Asked whether he still supports the death penalty, DeWine said: “I’m not going to get into it at this point. I have other issues to deal with, and this issue isn’t in front of me as the legislature takes no action.”

But he added: “I have said for a long, long time, based on my experience as a prosecutor and my experience in the criminal justice system, that you can argue the death penalty one way or the other. But if you want to impact violent crimes and save lives, the death penalty is not the most important thing to do. The most important thing to do is to target violent offenders and get them and lock them up.”

MARIJUANA

DeWine said he is against the legalization of marijuana for recreational use, but he is open to expanding it for medicinal purposes.

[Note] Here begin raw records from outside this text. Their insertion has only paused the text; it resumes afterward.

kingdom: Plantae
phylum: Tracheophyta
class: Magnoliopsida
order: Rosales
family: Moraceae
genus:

If recreational marijuana is legalized, DeWine said: “You’ll have two things. More kids (will be) in the emergency room with more kids ingesting gummy bears or something else made from marijuana. The second thing is you’ll have more people driving under the influence and they’re going to be coming at you and you’re going to have more accidents and more people killed. So I think it’s ridiculous to add additional problems to problems we already have.”

If a recreational marijuana bill is put in front of him, DeWine said he wouldn’t sign it.

DeWine expects something to be worked out to expand medical marijuana.

“We are continuing to learn about that,” he said. “There’s bills in the legislature that would put the focus on what the individual doctor believes will help that patient, and we should allow that under a regulated circumstance.”